WORK INSTRUCTIONS:
If a line in the entries below contains "jaguarlandrover", copy it.

SUPPLIED ENTRIES:

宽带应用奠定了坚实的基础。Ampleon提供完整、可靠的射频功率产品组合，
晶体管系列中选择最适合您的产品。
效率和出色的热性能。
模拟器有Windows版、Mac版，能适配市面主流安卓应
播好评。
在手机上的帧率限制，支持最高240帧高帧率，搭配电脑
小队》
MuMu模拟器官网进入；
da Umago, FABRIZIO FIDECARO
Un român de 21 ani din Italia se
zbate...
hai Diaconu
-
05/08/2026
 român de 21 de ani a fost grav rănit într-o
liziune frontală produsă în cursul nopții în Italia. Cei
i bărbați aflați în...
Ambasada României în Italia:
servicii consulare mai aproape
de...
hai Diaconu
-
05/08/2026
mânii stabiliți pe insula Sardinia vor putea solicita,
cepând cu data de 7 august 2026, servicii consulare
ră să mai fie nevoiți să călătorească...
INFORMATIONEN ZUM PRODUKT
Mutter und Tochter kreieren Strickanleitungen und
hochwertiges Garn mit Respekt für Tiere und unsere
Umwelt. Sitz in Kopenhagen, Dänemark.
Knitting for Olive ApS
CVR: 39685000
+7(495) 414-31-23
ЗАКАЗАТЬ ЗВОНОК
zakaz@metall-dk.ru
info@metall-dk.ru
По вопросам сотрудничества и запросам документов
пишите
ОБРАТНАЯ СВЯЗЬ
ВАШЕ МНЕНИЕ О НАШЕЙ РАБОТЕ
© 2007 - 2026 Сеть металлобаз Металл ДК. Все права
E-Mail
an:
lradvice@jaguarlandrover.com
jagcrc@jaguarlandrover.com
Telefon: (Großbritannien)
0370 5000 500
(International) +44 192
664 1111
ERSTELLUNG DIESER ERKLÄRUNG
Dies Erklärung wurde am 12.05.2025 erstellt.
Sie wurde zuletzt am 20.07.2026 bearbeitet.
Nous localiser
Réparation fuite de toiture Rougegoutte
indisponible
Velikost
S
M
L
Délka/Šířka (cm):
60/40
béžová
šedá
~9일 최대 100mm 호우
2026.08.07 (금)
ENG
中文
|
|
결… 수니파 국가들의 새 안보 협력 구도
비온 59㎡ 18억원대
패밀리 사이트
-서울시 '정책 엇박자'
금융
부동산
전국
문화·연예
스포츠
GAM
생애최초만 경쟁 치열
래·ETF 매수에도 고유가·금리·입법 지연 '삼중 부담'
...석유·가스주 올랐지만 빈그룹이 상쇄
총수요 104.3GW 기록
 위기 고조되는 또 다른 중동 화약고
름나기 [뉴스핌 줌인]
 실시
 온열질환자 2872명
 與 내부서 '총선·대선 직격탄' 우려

ANSWER AREA:
lradvice@jaguarlandrover.com
jagcrc@jaguarlandrover.com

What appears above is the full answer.